Stromheizung ist klimaschädlicher als eine Erdgasheizung

Im Hinblick auf das Klima und zusätzliche Kosten fällt das Urteil für das Heizen mit Strom ebenfalls ungünstig aus und zwar für jede Stromheizung. Kosten für umweltbedingte Gesundheitsschäden oder Ernteausfälle etwa fallen jährlich horrender Größe an.

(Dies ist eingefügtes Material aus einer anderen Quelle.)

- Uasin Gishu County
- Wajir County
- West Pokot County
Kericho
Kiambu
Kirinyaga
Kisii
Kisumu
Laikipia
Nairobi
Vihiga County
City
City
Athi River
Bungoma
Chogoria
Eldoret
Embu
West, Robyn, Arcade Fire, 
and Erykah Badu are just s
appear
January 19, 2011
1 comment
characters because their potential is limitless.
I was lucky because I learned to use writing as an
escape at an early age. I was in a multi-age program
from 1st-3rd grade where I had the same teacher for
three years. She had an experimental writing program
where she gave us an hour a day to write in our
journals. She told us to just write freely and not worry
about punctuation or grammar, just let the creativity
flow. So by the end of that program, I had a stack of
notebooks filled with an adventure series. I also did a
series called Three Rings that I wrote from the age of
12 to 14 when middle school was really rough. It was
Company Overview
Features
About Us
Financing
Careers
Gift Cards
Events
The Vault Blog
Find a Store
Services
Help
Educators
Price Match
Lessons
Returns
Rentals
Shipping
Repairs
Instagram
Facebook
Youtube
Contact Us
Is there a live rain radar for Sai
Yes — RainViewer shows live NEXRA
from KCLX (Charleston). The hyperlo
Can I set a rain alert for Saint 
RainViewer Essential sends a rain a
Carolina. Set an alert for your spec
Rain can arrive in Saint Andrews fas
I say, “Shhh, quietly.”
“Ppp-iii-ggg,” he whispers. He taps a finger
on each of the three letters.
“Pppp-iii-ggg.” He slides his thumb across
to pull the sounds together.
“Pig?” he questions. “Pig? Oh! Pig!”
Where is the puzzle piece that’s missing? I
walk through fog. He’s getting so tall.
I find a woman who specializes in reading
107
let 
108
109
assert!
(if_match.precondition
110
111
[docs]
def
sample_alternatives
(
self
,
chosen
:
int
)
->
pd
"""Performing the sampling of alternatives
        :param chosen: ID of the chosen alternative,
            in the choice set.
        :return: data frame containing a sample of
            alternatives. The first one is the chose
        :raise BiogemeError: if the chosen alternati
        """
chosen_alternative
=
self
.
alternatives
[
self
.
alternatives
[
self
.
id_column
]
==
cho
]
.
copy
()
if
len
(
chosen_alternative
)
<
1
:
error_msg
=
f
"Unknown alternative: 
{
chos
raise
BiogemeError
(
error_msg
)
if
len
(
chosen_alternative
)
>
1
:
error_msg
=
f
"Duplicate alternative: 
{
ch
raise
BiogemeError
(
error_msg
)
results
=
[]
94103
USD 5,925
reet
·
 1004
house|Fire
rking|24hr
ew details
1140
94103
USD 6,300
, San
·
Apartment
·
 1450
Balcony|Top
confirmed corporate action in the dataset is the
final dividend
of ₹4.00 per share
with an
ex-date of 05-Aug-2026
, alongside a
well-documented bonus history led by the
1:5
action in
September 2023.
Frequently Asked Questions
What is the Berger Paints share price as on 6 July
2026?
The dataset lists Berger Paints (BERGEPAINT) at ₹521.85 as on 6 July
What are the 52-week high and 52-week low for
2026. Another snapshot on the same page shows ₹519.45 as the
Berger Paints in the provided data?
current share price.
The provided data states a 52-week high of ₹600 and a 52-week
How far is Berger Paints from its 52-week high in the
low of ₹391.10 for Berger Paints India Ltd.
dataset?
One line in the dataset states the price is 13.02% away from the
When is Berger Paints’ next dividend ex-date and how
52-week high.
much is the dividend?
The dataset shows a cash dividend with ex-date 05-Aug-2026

Es geht hier aber natürlich nicht nur um das Geld: Eine gewöhnliche Stromdirektheizung verursacht aufgrund des Energiemix in Deutschland mehr CO2 pro Kilowattstunde als eine Heizung, die mit Erdgas betrieben wird. Bei den Wärmepumpen ist es wieder ein ganz anderes Thema. Zum einen können sie je nach Jahresarbeitszahl effizient oder weniger effizient arbeiten. Zum anderen werden Anlagen zusätzlich zumeist mit Strom aus erneuerbaren Energien betrieben und das zu kleineren oder größeren Anteilen.